TRECHO SELECIONADO ->
No entanto, em seu escritório na cidade de Cheyenne, o advogado Dion Custis, que defendeu McKinney em seu julgamento, mantém a versão de que trata-se de um roubo que terminou mal, mesmo reconhecendo que a orientação sexual da vítima tenha sido um fator.

"Eles [McKinney e Henderson] eram basicamente dois garotos perdidos, que usaram drogas diariamente por um longo período de tempo."

"Pessoas que usam metanfetamina, usuários crônicos, perdem a habilidade de racionalizar, têm todo tipo de problemas mentais."

No entanto, na visão de muitos, a retórica homofóbica do próprio McKinney o condena.

Em sua confissão à polícia, ele disse que começou a atacar Shepard porque o estudante tinha posto a mão em sua perna dentro do carro.

McKinney disse que respondeu: "Quer saber? Não somos gays e vamos te bater."

No entanto, em outro depoimento para a polícia, ele disse que Shepard só parecia que iria dar em cima de McKinney.

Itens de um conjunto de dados
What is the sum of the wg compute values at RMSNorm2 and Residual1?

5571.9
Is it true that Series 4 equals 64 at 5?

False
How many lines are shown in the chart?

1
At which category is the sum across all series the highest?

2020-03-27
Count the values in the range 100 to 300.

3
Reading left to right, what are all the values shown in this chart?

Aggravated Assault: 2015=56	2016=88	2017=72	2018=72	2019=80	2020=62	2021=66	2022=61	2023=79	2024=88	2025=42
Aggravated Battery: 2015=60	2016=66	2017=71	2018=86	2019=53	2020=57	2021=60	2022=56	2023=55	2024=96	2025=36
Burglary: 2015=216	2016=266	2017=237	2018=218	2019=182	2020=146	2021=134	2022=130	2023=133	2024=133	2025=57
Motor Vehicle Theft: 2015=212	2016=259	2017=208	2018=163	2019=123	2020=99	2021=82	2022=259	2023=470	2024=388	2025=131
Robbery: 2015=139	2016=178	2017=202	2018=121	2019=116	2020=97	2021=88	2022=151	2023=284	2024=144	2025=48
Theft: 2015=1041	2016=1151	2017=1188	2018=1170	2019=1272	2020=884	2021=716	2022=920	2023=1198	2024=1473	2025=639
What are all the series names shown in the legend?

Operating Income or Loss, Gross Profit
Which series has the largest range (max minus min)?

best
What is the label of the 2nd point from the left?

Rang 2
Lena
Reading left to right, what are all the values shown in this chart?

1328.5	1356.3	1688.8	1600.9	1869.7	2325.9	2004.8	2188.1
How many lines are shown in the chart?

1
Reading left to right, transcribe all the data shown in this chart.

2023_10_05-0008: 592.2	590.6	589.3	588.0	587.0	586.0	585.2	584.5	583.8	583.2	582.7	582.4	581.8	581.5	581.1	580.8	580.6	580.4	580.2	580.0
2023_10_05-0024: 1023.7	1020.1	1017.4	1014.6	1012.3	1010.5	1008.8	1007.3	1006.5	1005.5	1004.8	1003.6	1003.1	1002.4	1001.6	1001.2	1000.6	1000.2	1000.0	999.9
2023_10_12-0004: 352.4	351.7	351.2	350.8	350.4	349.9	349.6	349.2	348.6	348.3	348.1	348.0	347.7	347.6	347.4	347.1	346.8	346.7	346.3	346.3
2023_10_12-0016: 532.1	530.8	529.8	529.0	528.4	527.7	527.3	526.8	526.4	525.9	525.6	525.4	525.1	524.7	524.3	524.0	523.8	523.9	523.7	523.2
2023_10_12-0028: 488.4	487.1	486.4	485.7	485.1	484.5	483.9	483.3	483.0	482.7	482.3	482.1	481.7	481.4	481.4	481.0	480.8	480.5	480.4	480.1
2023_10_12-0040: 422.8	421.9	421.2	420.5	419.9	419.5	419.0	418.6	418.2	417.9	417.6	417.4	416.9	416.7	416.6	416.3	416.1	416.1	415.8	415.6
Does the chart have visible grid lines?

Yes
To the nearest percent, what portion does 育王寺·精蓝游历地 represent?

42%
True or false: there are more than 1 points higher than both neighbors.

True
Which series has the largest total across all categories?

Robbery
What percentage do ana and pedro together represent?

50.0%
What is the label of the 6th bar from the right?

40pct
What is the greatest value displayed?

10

TAREFA PROPOSTA 1 -> Transcreva do trecho selecionado a passagem entre "No entanto, na" e "dentro do carro.", inclusive.
TAREFA PROPOSTA 2 -> Traduza para o inglês a seguinte frase do trecho selecionado: "No entanto, na visão de muitos, a retórica homofóbica do próprio McKinney o condena."

RESPOSTA 1 ->
No entanto, na visão de muitos, a retórica homofóbica do próprio McKinney o condena.

Em sua confissão à polícia, ele disse que começou a atacar Shepard porque o estudante tinha posto a mão em sua perna dentro do carro.

RESPOSTA 2 -> However, in the view of many, McKinney's own homophobic rhetoric condemns him.